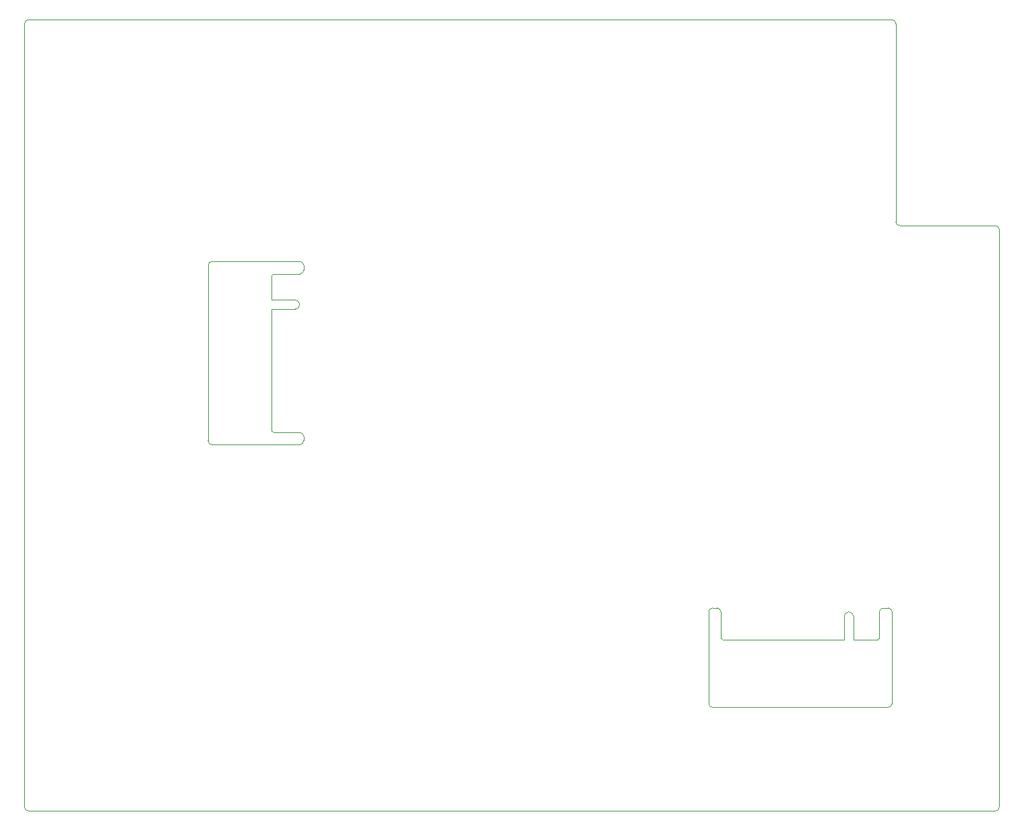
<source format=gbr>
%TF.GenerationSoftware,KiCad,Pcbnew,9.0.0*%
%TF.CreationDate,2025-04-16T12:40:20-04:00*%
%TF.ProjectId,Interposer_Board_IOCrest,496e7465-7270-46f7-9365-725f426f6172,rev?*%
%TF.SameCoordinates,Original*%
%TF.FileFunction,Profile,NP*%
%FSLAX46Y46*%
G04 Gerber Fmt 4.6, Leading zero omitted, Abs format (unit mm)*
G04 Created by KiCad (PCBNEW 9.0.0) date 2025-04-16 12:40:20*
%MOMM*%
%LPD*%
G01*
G04 APERTURE LIST*
%TA.AperFunction,Profile*%
%ADD10C,0.050000*%
%TD*%
G04 APERTURE END LIST*
D10*
X101046100Y-72278600D02*
G75*
G02*
X100846100Y-72078600I0J200000D01*
G01*
X100846100Y-52578600D02*
X100846100Y-55603600D01*
X104346100Y-52378600D02*
X101046100Y-52378600D01*
X104846100Y-51878601D02*
G75*
G02*
X104346099Y-52378600I-500000J1D01*
G01*
X104346100Y-50778599D02*
G75*
G02*
X104846101Y-51278600I0J-500001D01*
G01*
X104346100Y-56203600D02*
G75*
G02*
X103746100Y-56803600I-600000J0D01*
G01*
X104346100Y-73828600D02*
X93346100Y-73828600D01*
X103746100Y-56803600D02*
X100846100Y-56803600D01*
X92846100Y-73328600D02*
X92846100Y-51278600D01*
X100846100Y-55603600D02*
X103746101Y-55603600D01*
X93346101Y-73828600D02*
G75*
G02*
X92846100Y-73328600I-1J500000D01*
G01*
X92846100Y-51278600D02*
G75*
G02*
X93346101Y-50778600I500000J0D01*
G01*
X100846100Y-56803600D02*
X100846100Y-72078600D01*
X101046100Y-72278600D02*
X104346100Y-72278600D01*
X104346100Y-50778599D02*
X93346100Y-50778600D01*
X104346100Y-72278600D02*
G75*
G02*
X104846100Y-72778600I0J-500000D01*
G01*
X104846101Y-73328600D02*
X104846100Y-72778600D01*
X103746101Y-55603600D02*
G75*
G02*
X104346100Y-56203601I-1J-600000D01*
G01*
X104846101Y-51278600D02*
X104846099Y-51878601D01*
X104846100Y-73328600D02*
G75*
G02*
X104346100Y-73828600I-500000J0D01*
G01*
X100846100Y-52578600D02*
G75*
G02*
X101046100Y-52378600I200000J0D01*
G01*
X191776100Y-46278600D02*
G75*
G02*
X192276100Y-46778600I0J-500000D01*
G01*
X177201100Y-98153599D02*
G75*
G02*
X177001101Y-98353600I-200000J-1D01*
G01*
X178301100Y-94353599D02*
X177751100Y-94353600D01*
X179776100Y-46278600D02*
G75*
G02*
X179276100Y-45778599I0J500000D01*
G01*
X179276101Y-45778599D02*
X179276100Y-20903600D01*
X177201100Y-98153600D02*
X177201100Y-94853600D01*
X178751100Y-20378601D02*
G75*
G02*
X179276099Y-20903600I0J-524999D01*
G01*
X192276100Y-119378600D02*
G75*
G02*
X191776100Y-119878600I-500000J0D01*
G01*
X156251100Y-106853600D02*
X178301100Y-106853600D01*
X156251100Y-94353599D02*
X156801100Y-94353600D01*
X178801101Y-94853600D02*
X178801100Y-106353600D01*
X173376100Y-94853600D02*
G75*
G02*
X173976100Y-95453600I0J-600000D01*
G01*
X177201100Y-94853600D02*
G75*
G02*
X177701100Y-94353600I500000J0D01*
G01*
X70276100Y-119878600D02*
G75*
G02*
X69776100Y-119378600I0J500000D01*
G01*
X157501100Y-98353600D02*
G75*
G02*
X157301100Y-98153600I0J200000D01*
G01*
X155751099Y-94853600D02*
G75*
G02*
X156251100Y-94353599I500001J0D01*
G01*
X172776100Y-95453600D02*
G75*
G02*
X173376100Y-94853600I600000J0D01*
G01*
X156251100Y-106853600D02*
G75*
G02*
X155751100Y-106353599I0J500000D01*
G01*
X179776100Y-46278600D02*
X191776100Y-46278600D01*
X177701100Y-94353600D02*
X177751100Y-94353600D01*
X157301100Y-98153600D02*
X157301100Y-94853600D01*
X178751100Y-20378600D02*
X70276095Y-20378600D01*
X157501100Y-98353600D02*
X172776100Y-98353600D01*
X69776105Y-20878600D02*
G75*
G02*
X70276095Y-20378605I499995J0D01*
G01*
X191776100Y-119878600D02*
X70276100Y-119878600D01*
X178801100Y-106353599D02*
G75*
G02*
X178301100Y-106853600I-500000J-1D01*
G01*
X173976100Y-98353600D02*
X177001101Y-98353600D01*
X69776100Y-119378600D02*
X69776100Y-20878600D01*
X173976100Y-95453600D02*
X173976100Y-98353600D01*
X156801100Y-94353600D02*
G75*
G02*
X157301100Y-94853600I0J-500000D01*
G01*
X155751099Y-94853600D02*
X155751100Y-106353600D01*
X178301100Y-94353600D02*
G75*
G02*
X178801100Y-94853600I0J-500000D01*
G01*
X172776100Y-98353600D02*
X172776100Y-95453600D01*
X192276100Y-119378600D02*
X192276100Y-46778600D01*
M02*

</source>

◆ ◆ ◆ ◆ ◆ ◆ ◆

#### [WHAT IS NEEDED]
Write the lines above out again exactly, excluding every picture.

#### [TASK SOLUTION]
<source format=gbr>
%TF.GenerationSoftware,KiCad,Pcbnew,9.0.0*%
%TF.CreationDate,2025-04-16T12:40:20-04:00*%
%TF.ProjectId,Interposer_Board_IOCrest,496e7465-7270-46f7-9365-725f426f6172,rev?*%
%TF.SameCoordinates,Original*%
%TF.FileFunction,Profile,NP*%
%FSLAX46Y46*%
G04 Gerber Fmt 4.6, Leading zero omitted, Abs format (unit mm)*
G04 Created by KiCad (PCBNEW 9.0.0) date 2025-04-16 12:40:20*
%MOMM*%
%LPD*%
G01*
G04 APERTURE LIST*
%TA.AperFunction,Profile*%
%ADD10C,0.050000*%
%TD*%
G04 APERTURE END LIST*
D10*
X101046100Y-72278600D02*
G75*
G02*
X100846100Y-72078600I0J200000D01*
G01*
X100846100Y-52578600D02*
X100846100Y-55603600D01*
X104346100Y-52378600D02*
X101046100Y-52378600D01*
X104846100Y-51878601D02*
G75*
G02*
X104346099Y-52378600I-500000J1D01*
G01*
X104346100Y-50778599D02*
G75*
G02*
X104846101Y-51278600I0J-500001D01*
G01*
X104346100Y-56203600D02*
G75*
G02*
X103746100Y-56803600I-600000J0D01*
G01*
X104346100Y-73828600D02*
X93346100Y-73828600D01*
X103746100Y-56803600D02*
X100846100Y-56803600D01*
X92846100Y-73328600D02*
X92846100Y-51278600D01*
X100846100Y-55603600D02*
X103746101Y-55603600D01*
X93346101Y-73828600D02*
G75*
G02*
X92846100Y-73328600I-1J500000D01*
G01*
X92846100Y-51278600D02*
G75*
G02*
X93346101Y-50778600I500000J0D01*
G01*
X100846100Y-56803600D02*
X100846100Y-72078600D01*
X101046100Y-72278600D02*
X104346100Y-72278600D01*
X104346100Y-50778599D02*
X93346100Y-50778600D01*
X104346100Y-72278600D02*
G75*
G02*
X104846100Y-72778600I0J-500000D01*
G01*
X104846101Y-73328600D02*
X104846100Y-72778600D01*
X103746101Y-55603600D02*
G75*
G02*
X104346100Y-56203601I-1J-600000D01*
G01*
X104846101Y-51278600D02*
X104846099Y-51878601D01*
X104846100Y-73328600D02*
G75*
G02*
X104346100Y-73828600I-500000J0D01*
G01*
X100846100Y-52578600D02*
G75*
G02*
X101046100Y-52378600I200000J0D01*
G01*
X191776100Y-46278600D02*
G75*
G02*
X192276100Y-46778600I0J-500000D01*
G01*
X177201100Y-98153599D02*
G75*
G02*
X177001101Y-98353600I-200000J-1D01*
G01*
X178301100Y-94353599D02*
X177751100Y-94353600D01*
X179776100Y-46278600D02*
G75*
G02*
X179276100Y-45778599I0J500000D01*
G01*
X179276101Y-45778599D02*
X179276100Y-20903600D01*
X177201100Y-98153600D02*
X177201100Y-94853600D01*
X178751100Y-20378601D02*
G75*
G02*
X179276099Y-20903600I0J-524999D01*
G01*
X192276100Y-119378600D02*
G75*
G02*
X191776100Y-119878600I-500000J0D01*
G01*
X156251100Y-106853600D02*
X178301100Y-106853600D01*
X156251100Y-94353599D02*
X156801100Y-94353600D01*
X178801101Y-94853600D02*
X178801100Y-106353600D01*
X173376100Y-94853600D02*
G75*
G02*
X173976100Y-95453600I0J-600000D01*
G01*
X177201100Y-94853600D02*
G75*
G02*
X177701100Y-94353600I500000J0D01*
G01*
X70276100Y-119878600D02*
G75*
G02*
X69776100Y-119378600I0J500000D01*
G01*
X157501100Y-98353600D02*
G75*
G02*
X157301100Y-98153600I0J200000D01*
G01*
X155751099Y-94853600D02*
G75*
G02*
X156251100Y-94353599I500001J0D01*
G01*
X172776100Y-95453600D02*
G75*
G02*
X173376100Y-94853600I600000J0D01*
G01*
X156251100Y-106853600D02*
G75*
G02*
X155751100Y-106353599I0J500000D01*
G01*
X179776100Y-46278600D02*
X191776100Y-46278600D01*
X177701100Y-94353600D02*
X177751100Y-94353600D01*
X157301100Y-98153600D02*
X157301100Y-94853600D01*
X178751100Y-20378600D02*
X70276095Y-20378600D01*
X157501100Y-98353600D02*
X172776100Y-98353600D01*
X69776105Y-20878600D02*
G75*
G02*
X70276095Y-20378605I499995J0D01*
G01*
X191776100Y-119878600D02*
X70276100Y-119878600D01*
X178801100Y-106353599D02*
G75*
G02*
X178301100Y-106853600I-500000J-1D01*
G01*
X173976100Y-98353600D02*
X177001101Y-98353600D01*
X69776100Y-119378600D02*
X69776100Y-20878600D01*
X173976100Y-95453600D02*
X173976100Y-98353600D01*
X156801100Y-94353600D02*
G75*
G02*
X157301100Y-94853600I0J-500000D01*
G01*
X155751099Y-94853600D02*
X155751100Y-106353600D01*
X178301100Y-94353600D02*
G75*
G02*
X178801100Y-94853600I0J-500000D01*
G01*
X172776100Y-98353600D02*
X172776100Y-95453600D01*
X192276100Y-119378600D02*
X192276100Y-46778600D01*
M02*

</source>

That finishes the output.